-- start TEXT SHOWN --

Kyle Krull - 0:26:56
Femur, knuckle Patella, those are the biggies. But, you know, I wanted to have you dive in. And yeah, I'm trying not to talk here because it's like Justin's sort of doing my job. He's selling bone broth.

Anthony Corsaro - 0:27:07
Right now.

Justin Mares - 0:27:08
So I'm just. I'm.

Kyle Krull - 0:27:09
Just trying to watch him learn. Well, you know this. The bone selection, I think is one of the most unique parts about Kettle & Fire versus a lot of the other bone broths in the space is, I mean, you never see that on the back of a package. It doesn't say like knuckle bone, femur bone, you know, Patella, Bony. It'll just say bones or it won't say bones. And right now, there's not really any regulation in the bone broth category as far as like who can claim bone broth on the front of a label and whether or not it actually has real bones in it, which to just its point earlier really diminishes the potential nutritional quality of the product. So it's sort of this weird unregulated space right now. Think kombucha before like the DUI incident, right. So it's, it's a, it's a challenge for us as a company to figure out how do we accurately communicate the fact that we are indeed higher quality. We do all these things not unpacked, it's really hard, but Justin knows more about what everybody else has in their parks. So, yeah, curious to, you know, dig into that a little bit.

Justin Mares - 0:28:05
Yeah, it's, it's really hard, I and so yeah, so we, we basically. I think you'd ask like, how did we, you know what, what was setting up our supply chain? Like, we just had to spend so much time, so much energy, figuring out the ideal mix of bones. Like our first, our first batch of bone broth, which we made was like we didn't know what cuts of bones to use. We didn't really understand like cook times. We didn't really understand a bunch of trade-offs and we didn't understand even like how to cook them. Like basically if you have, you know, a stock pot and you're throwing bones into it and you're cooking it for 24 hours, you get it at home.

Justin Mares - 0:28:10
Whatever, it's like such a small amount of liquid and so it just kind of blends together. When you're making bone broth in 2000 like gallon steel drums the and you load the bones at the bottom. What you get is like a super rich and Hardy bone broth at the bottom and then like more and more watery stuff as you get to the top. And So what we didn't realize is like this is just an example of like doing anything is hard as soon as you dig into the details as what we didn't realize is like if you're. Opening the bottom of these steel drums, roughly the 1st 60 to 70% of your bone broth or of the cartoons you're filling are like really delicious. And the the last 30% are basically water and like customers who get basically water boxes are like not stoked about that. So we had to figure out like how do we install paddles that like churn this stuff and like evenly distribute it.

-- end TEXT SHOWN --
-- start DATA SUPPLIED --

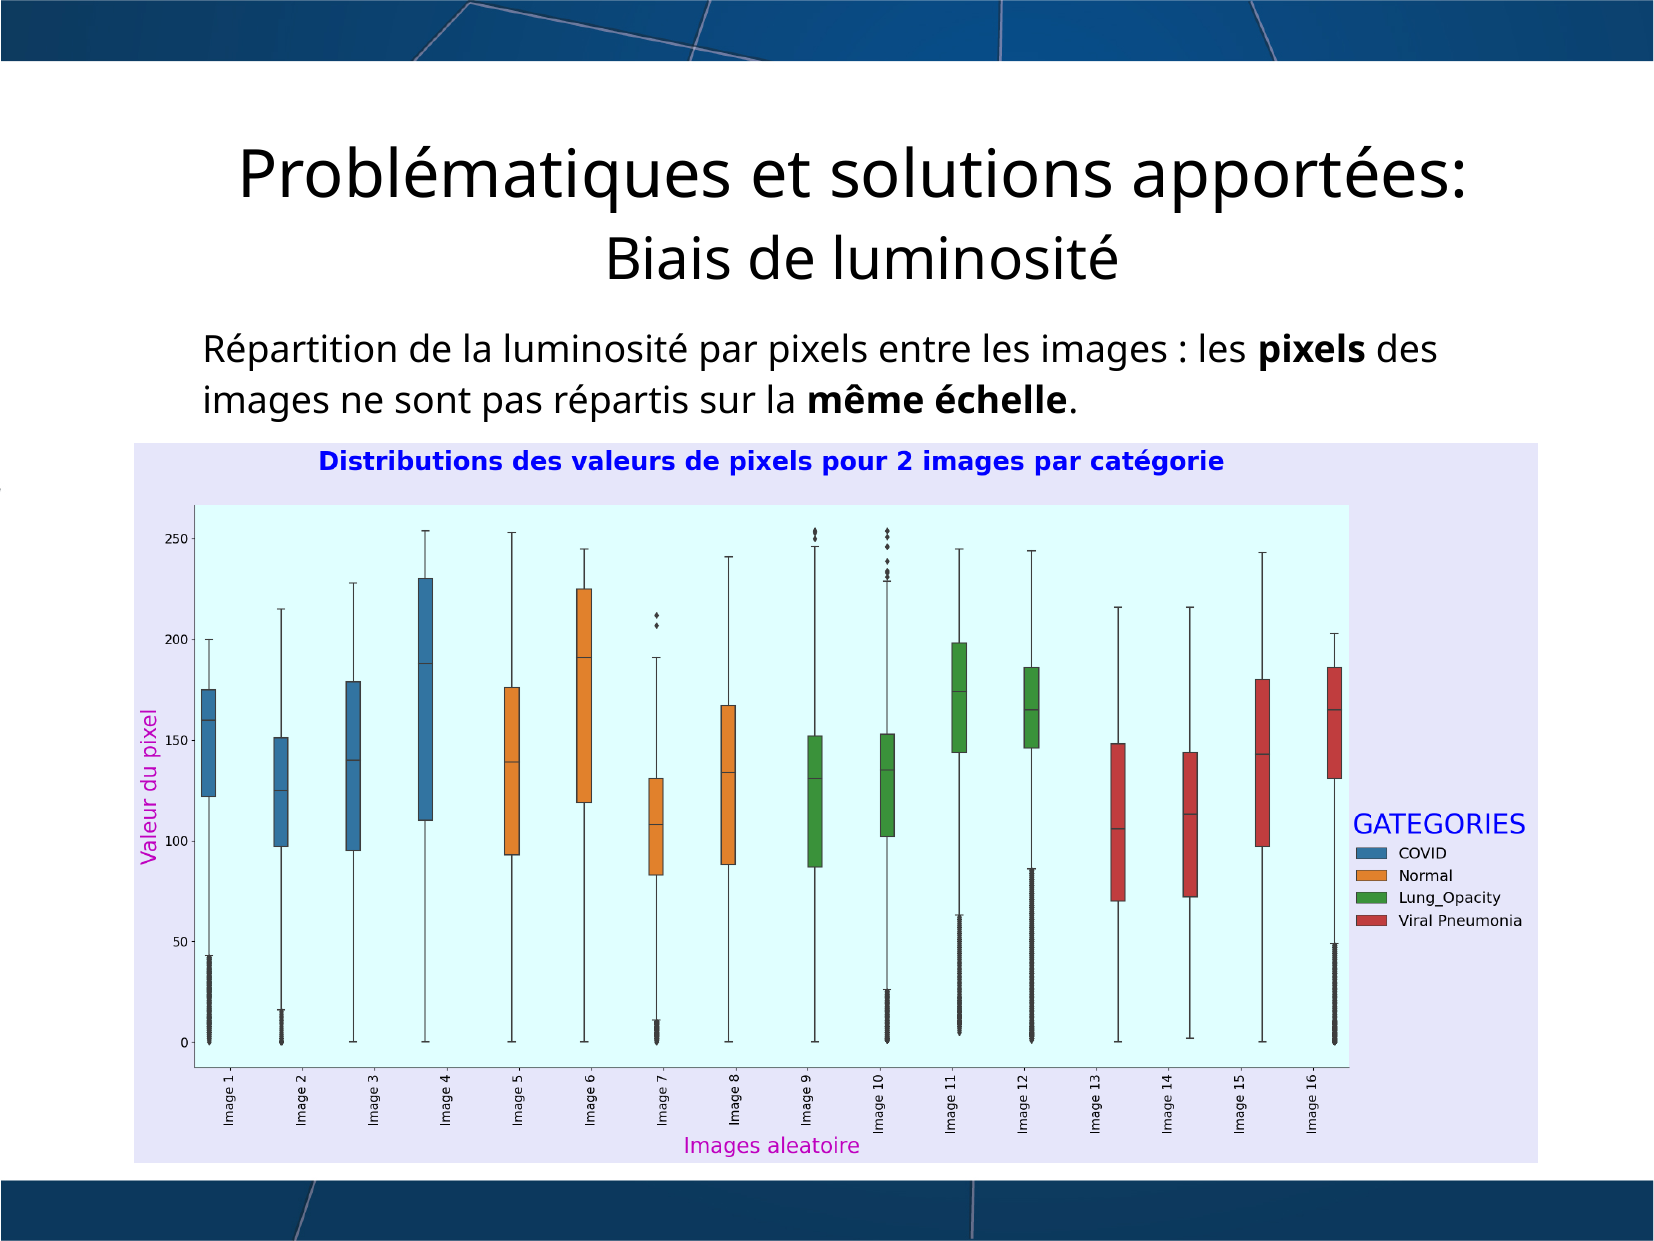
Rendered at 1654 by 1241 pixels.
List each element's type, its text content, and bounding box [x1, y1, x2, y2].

picture [0, 0, 1654, 1241]
text_box Répartition de la luminosité par pixels entre les images : les pixels des images ne sont pas répartis sur la même échelle. [187, 314, 1463, 433]
title Problématiques et solutions apportées: Biais de luminosité [82, 107, 1571, 315]
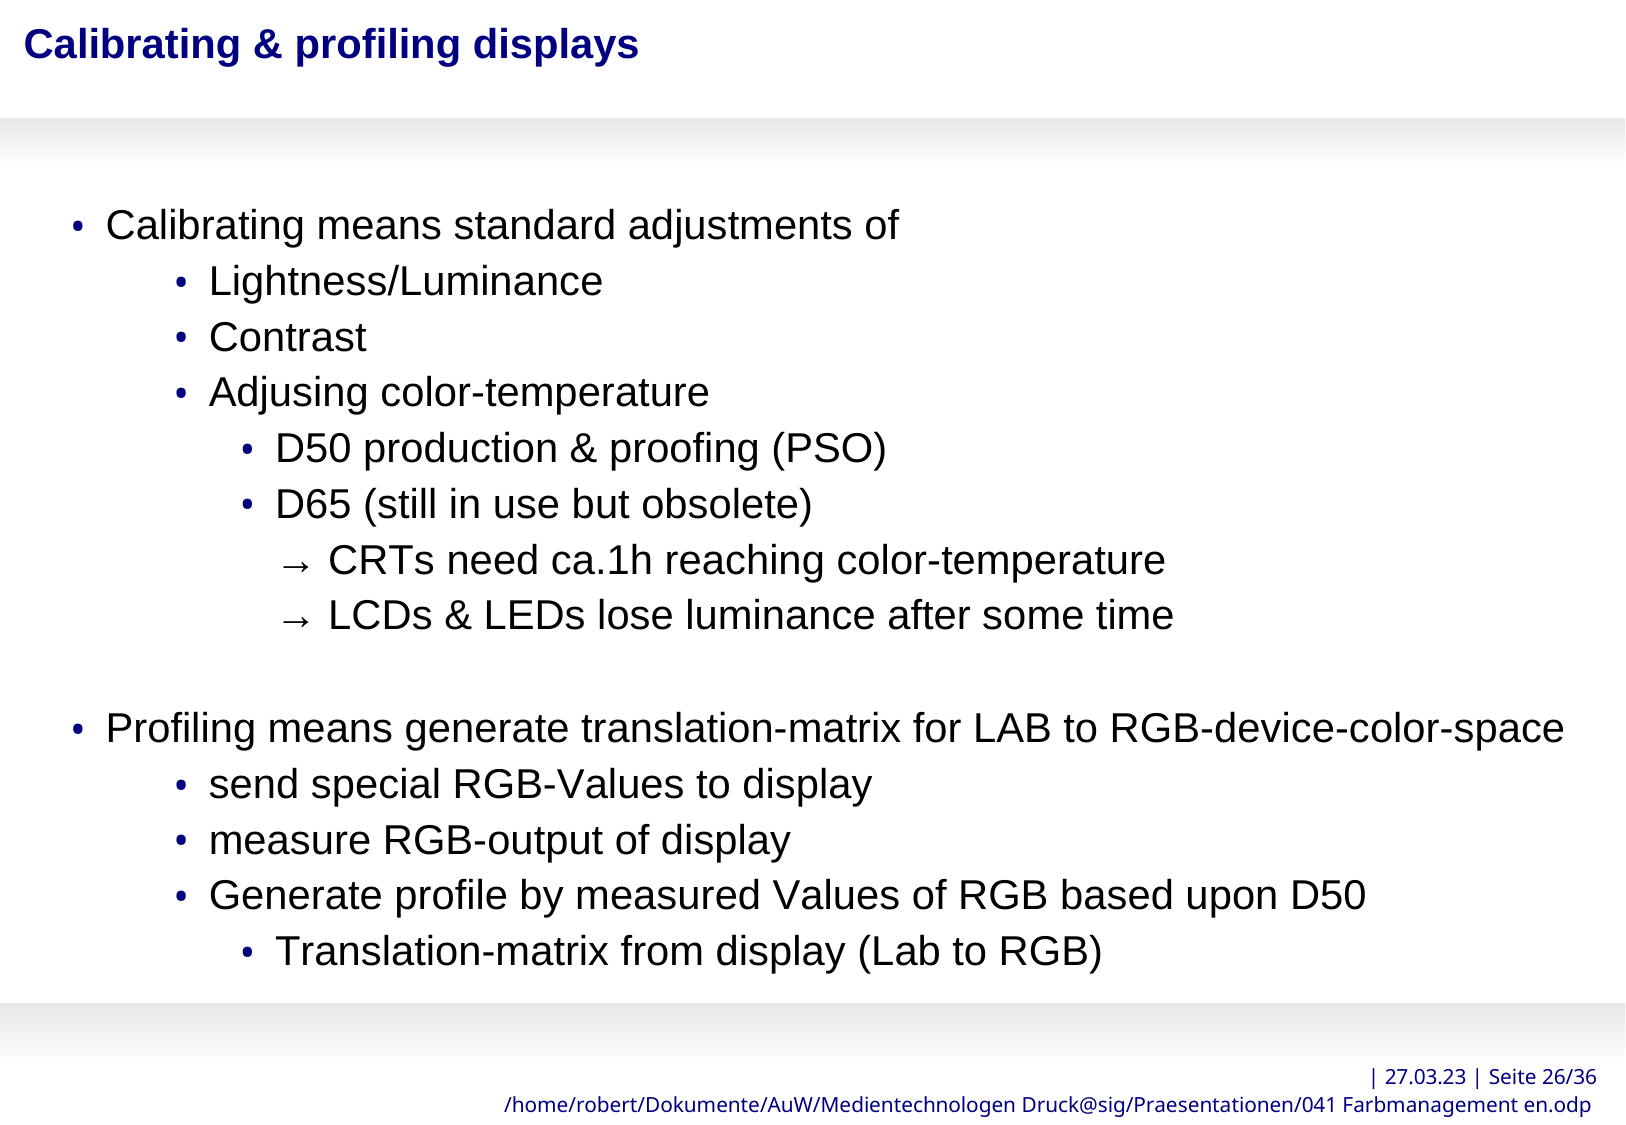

-- end DATA SUPPLIED --

TASK SET:
**1.** Reproduce word for word everything in the bone broth transcript from "Justin Mares - 0:28:05" down to "it at home.".
**2.** In the bone broth transcript, what share of the cartons filled from the bottom of the steel drums turned out really delicious?
**3.** Using the bone broth transcript, explain why paddles had to be installed in the steel drums.

EXERCISE ANSWERS:
**1.**
Justin Mares - 0:28:05
Yeah, it's, it's really hard, I and so yeah, so we, we basically. I think you'd ask like, how did we, you know what, what was setting up our supply chain? Like, we just had to spend so much time, so much energy, figuring out the ideal mix of bones. Like our first, our first batch of bone broth, which we made was like we didn't know what cuts of bones to use. We didn't really understand like cook times. We didn't really understand a bunch of trade-offs and we didn't understand even like how to cook them. Like basically if you have, you know, a stock pot and you're throwing bones into it and you're cooking it for 24 hours, you get it at home.

**2.** Roughly the first 60 to 70%.

**3.** In 2000-gallon steel drums loaded with bones at the bottom, the broth is super rich and hearty at the bottom and grows more watery toward the top. The last 30% of the cartons filled were basically water, and customers who got them were not happy. Paddles churn the broth so it is evenly distributed.